Hace tiempo, cuando mi
estancia en Alemania aún no había terminado, me ocurrió una cosa
muy curiosa. Una amiga que también estaba de Erasmus, procedente de
Estrasburgo y con un nivel aceptable de alemán, hizo un evento para
invitarnos a su cumpleaños. La primera parte de la invitación
estaba redactada en alemán, con una correcta puntuación y sin
fallos evidentes. La segunda estaba en algo parecido a francés: era
un párrafo lleno de abreviaturas y expresiones coloquiales, donde
las comas brillaban por su ausencia. Al menos, se dignó poner
puntos.
Esto me sorprendió
mucho. Es cierto que cuando aprendemos un idioma tratamos de
acercarnos a la máxima corrección y que no nos atrevemos a usar
abreviaturas o expresiones coloquiales con la misma naturalidad que
en nuestra lengua materna.
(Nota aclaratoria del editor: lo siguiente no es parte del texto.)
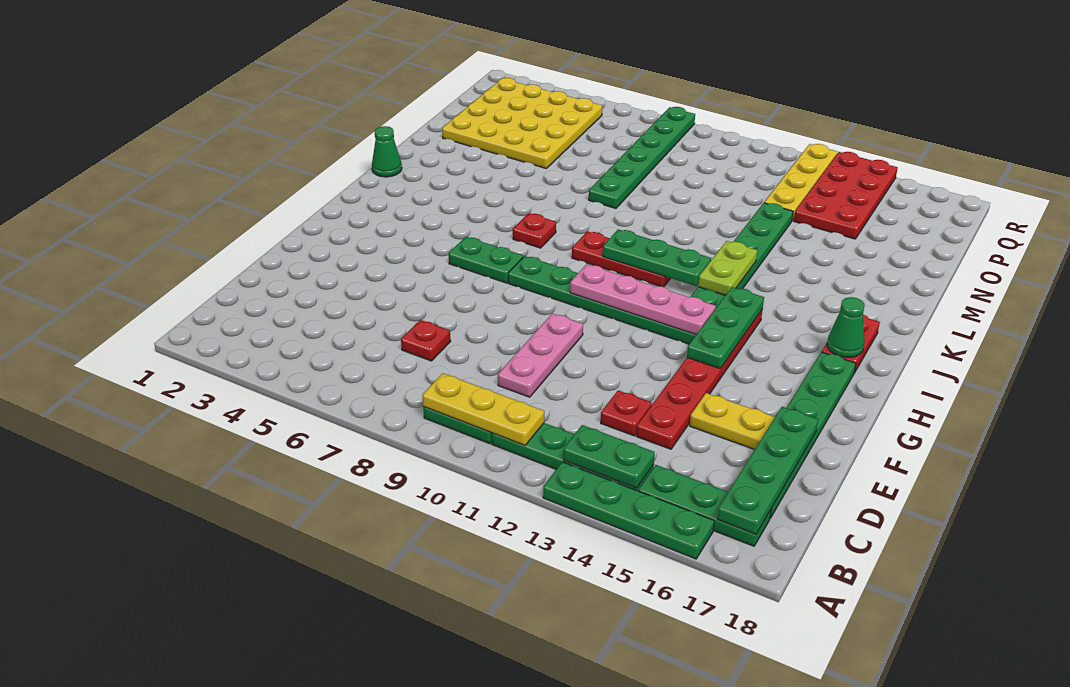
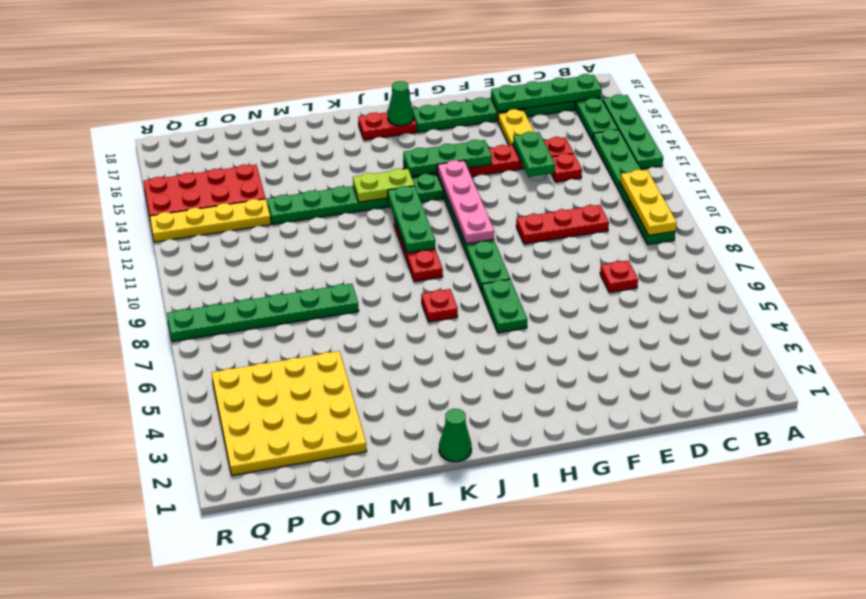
green plate B13:B14 level 2 -> green plate E13:E14 level 2
pink plate D10:F10 level 1 -> red plate D10:F10 level 1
Tal vez pensamos que somos intrusos en un
terreno hostil, o no contamos con la seguridad suficiente para ello,
pero el caso es que muchos tratan los idiomas extranjeros con un
mayor respeto que el propio.
De hecho, parece ser que
tenemos una especie de autorización moral para torturar nuestra
lengua materna a nuestro antojo. El vínculo que nos une es tal vez
demasiado estrecho y ya se sabe que la confianza da asco. También
puede que en otras lenguas escuchemos inconscientemente esa voz
interior que nos advierte de que seguramente ya estemos cometiendo
bastantes errores y que es mejor no arriesgarse. Lo que no podemos
negar es que, si hay que torturar un idioma con impunidad, a base de
abreviaturas y expresiones informales, elegiremos el materno y nos
quedaremos tan anchos.
Es anecdótico que
precisamente sean los franceses los que más y mejor torturan a su
pobre lengua. Las palabras se ven tristemente mutiladas, mermadas y
modificadas, y encima se encargan de rematarlas con una velocidad
imposible y un volumen mínimo. Aun así, no pretendo convertir esta
entrada en un discurso en contra de nuestros vecinos galos y de su
idioma, sólo los pongo de ejemplo para algo que muchos de nosotros
ya habremos visto con nuestros propios ojos: los hablantes no siempre
son los mejores defensores de una lengua, por muy nativos que sean.